INSTRUCTIONS TO FOLLOW =
Below is a listing; restate from it, character for character, the lines beginning at the line holding "jogadores jogos com a mais alta" and ending at the line holding "ки понесенных им расходов, связанных", both included.

AVAILABLE RECORDS =
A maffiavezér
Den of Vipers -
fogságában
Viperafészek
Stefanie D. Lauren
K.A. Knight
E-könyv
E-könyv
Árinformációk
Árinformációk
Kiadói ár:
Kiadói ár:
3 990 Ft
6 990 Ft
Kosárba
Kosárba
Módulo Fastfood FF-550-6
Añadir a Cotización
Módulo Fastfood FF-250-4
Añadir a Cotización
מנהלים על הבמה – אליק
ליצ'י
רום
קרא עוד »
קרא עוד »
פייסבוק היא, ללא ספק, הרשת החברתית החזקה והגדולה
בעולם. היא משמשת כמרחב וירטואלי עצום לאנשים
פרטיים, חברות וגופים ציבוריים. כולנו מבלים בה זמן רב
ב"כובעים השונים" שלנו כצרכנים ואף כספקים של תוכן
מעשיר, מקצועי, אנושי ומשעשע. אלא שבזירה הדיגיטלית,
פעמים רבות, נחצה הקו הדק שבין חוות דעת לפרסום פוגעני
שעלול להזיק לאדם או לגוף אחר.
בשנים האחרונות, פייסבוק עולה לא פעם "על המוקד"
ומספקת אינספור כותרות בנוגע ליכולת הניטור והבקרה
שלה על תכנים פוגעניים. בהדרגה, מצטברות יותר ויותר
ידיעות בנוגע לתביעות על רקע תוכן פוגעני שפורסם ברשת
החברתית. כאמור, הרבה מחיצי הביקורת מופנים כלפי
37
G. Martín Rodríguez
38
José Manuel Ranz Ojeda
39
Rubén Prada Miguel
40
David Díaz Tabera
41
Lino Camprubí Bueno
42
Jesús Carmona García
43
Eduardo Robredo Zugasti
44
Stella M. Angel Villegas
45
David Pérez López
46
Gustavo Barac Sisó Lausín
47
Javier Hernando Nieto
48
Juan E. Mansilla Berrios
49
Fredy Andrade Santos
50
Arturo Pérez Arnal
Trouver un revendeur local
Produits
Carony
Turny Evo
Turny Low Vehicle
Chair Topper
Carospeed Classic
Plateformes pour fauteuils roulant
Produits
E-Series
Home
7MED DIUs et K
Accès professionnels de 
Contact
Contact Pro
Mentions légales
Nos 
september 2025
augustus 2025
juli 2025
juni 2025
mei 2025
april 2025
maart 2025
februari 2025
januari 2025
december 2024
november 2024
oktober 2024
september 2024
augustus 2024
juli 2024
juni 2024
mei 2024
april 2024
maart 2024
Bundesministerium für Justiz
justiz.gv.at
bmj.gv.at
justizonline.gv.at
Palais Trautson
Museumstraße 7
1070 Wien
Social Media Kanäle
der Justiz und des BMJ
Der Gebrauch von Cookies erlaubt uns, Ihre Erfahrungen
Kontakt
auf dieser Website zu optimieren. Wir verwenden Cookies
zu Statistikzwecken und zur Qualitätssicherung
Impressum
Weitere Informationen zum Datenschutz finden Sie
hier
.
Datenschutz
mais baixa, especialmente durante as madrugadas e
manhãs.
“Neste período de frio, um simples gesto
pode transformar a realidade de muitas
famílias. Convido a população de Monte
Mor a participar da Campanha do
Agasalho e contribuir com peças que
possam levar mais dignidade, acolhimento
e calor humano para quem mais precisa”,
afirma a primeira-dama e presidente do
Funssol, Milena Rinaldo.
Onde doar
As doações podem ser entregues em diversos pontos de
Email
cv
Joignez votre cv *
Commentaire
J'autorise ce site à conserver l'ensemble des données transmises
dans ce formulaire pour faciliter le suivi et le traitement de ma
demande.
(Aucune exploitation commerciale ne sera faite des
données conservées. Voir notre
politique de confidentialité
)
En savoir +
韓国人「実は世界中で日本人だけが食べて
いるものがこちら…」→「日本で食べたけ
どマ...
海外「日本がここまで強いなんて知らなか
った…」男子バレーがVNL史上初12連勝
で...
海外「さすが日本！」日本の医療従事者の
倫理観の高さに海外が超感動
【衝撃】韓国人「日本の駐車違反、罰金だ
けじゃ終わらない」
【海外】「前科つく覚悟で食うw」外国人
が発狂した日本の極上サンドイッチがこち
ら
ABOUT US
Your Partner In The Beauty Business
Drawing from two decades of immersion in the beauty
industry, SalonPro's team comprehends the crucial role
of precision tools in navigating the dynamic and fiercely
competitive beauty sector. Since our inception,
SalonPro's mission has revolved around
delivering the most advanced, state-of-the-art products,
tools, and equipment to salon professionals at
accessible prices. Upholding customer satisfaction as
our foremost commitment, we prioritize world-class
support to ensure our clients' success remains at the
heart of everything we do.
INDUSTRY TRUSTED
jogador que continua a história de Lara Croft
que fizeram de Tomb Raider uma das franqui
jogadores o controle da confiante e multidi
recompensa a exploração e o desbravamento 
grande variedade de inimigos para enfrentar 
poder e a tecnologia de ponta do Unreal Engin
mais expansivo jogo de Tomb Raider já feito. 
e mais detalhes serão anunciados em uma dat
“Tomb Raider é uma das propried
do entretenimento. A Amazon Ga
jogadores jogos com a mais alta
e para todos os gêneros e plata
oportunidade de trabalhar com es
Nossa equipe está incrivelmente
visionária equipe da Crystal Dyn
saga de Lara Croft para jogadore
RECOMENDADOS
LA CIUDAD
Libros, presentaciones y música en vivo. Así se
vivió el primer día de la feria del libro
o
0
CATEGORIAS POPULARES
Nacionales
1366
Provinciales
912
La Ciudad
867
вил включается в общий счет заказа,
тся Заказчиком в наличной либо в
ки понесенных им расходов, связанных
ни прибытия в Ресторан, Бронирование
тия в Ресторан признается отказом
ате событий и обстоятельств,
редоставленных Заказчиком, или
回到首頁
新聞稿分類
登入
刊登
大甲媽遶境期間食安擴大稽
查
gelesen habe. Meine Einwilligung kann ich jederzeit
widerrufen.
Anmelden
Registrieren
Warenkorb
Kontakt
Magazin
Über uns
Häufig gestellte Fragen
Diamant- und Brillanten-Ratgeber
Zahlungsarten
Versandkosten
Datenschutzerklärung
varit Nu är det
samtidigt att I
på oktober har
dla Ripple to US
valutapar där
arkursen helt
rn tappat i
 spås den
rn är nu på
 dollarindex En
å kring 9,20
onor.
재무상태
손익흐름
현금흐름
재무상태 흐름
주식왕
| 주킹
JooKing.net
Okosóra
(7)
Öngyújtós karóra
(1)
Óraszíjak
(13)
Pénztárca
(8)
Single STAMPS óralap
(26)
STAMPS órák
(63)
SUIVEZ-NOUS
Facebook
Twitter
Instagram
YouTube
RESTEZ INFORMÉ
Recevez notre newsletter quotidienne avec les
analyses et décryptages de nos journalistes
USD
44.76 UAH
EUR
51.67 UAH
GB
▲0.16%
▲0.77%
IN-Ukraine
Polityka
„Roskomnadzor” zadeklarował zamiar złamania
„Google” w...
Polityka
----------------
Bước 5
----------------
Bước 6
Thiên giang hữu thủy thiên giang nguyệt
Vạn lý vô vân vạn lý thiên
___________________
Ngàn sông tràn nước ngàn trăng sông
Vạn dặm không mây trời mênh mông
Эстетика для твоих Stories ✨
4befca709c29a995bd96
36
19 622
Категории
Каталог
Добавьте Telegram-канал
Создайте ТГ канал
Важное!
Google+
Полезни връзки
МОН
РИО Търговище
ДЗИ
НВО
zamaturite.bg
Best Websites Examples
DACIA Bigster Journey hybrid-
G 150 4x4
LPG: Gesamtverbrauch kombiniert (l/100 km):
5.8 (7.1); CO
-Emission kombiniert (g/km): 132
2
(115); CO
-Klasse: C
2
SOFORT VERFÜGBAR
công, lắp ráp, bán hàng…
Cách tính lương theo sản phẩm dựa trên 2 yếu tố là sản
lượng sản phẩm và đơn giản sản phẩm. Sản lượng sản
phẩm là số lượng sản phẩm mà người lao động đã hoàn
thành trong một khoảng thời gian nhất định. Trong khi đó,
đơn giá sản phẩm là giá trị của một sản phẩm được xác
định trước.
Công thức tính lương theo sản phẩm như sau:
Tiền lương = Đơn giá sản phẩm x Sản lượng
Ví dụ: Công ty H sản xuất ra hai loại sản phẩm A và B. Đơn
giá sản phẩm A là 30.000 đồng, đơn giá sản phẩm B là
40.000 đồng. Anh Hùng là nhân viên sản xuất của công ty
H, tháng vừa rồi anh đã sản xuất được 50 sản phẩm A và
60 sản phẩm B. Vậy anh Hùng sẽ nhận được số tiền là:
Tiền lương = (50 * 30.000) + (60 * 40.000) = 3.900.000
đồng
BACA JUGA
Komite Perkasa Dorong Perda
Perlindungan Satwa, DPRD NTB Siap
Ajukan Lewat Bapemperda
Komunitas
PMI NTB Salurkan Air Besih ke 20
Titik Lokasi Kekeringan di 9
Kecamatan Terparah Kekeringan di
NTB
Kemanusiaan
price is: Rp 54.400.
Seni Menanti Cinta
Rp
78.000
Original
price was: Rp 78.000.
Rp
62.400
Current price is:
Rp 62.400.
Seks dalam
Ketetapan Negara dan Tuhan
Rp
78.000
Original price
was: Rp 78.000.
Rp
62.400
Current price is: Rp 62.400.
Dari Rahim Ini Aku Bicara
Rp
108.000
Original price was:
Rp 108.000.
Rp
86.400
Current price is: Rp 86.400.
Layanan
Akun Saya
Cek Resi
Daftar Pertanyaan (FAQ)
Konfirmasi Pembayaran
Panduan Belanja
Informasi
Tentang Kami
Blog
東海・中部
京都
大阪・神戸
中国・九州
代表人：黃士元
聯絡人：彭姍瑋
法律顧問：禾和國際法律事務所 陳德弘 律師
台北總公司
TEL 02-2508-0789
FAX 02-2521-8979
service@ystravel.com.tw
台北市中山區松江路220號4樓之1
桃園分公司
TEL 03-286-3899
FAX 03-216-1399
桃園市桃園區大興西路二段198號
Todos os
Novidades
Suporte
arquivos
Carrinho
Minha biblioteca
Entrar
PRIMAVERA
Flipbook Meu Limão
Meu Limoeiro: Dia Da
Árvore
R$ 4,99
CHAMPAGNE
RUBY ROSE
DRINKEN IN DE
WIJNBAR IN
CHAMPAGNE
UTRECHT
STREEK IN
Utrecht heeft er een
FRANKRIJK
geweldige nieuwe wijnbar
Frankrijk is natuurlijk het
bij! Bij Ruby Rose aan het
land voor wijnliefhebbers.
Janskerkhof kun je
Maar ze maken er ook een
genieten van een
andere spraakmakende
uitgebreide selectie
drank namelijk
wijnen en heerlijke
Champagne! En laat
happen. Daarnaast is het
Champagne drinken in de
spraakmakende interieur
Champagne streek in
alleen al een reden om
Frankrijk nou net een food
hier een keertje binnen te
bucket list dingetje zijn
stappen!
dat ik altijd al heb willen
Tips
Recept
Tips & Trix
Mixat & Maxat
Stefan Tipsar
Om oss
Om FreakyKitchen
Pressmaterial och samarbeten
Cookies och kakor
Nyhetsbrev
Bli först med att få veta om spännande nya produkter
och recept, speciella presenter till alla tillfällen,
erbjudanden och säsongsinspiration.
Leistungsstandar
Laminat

WRITTEN ANSWER =
jogadores jogos com a mais alta
e para todos os gêneros e plata
oportunidade de trabalhar com es
Nossa equipe está incrivelmente
visionária equipe da Crystal Dyn
saga de Lara Croft para jogadore
RECOMENDADOS
LA CIUDAD
Libros, presentaciones y música en vivo. Así se
vivió el primer día de la feria del libro
o
0
CATEGORIAS POPULARES
Nacionales
1366
Provinciales
912
La Ciudad
867
вил включается в общий счет заказа,
тся Заказчиком в наличной либо в
ки понесенных им расходов, связанных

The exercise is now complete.